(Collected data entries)
________________
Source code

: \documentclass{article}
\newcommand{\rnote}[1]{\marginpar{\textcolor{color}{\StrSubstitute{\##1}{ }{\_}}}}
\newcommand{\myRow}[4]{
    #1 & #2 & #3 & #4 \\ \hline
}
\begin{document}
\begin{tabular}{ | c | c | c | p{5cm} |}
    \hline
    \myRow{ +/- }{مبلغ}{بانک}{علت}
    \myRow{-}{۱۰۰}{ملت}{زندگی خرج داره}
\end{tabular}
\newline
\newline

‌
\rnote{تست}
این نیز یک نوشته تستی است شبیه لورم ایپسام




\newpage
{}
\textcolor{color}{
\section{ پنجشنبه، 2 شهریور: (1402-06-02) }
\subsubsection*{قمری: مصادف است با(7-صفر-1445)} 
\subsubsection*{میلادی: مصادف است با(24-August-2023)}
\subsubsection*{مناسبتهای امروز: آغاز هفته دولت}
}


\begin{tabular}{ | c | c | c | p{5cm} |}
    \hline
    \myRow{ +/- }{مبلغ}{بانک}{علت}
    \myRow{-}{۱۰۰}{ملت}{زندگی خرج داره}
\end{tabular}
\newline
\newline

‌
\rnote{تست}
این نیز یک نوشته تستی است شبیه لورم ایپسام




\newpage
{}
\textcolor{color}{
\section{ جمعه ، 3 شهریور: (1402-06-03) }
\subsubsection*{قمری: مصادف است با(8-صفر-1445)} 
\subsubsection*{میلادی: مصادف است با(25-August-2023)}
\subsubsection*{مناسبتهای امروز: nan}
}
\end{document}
________________
What is being asked >>
Only a number is expected: the count of lines in the entries that include the string "امروز".

Answer space >>
2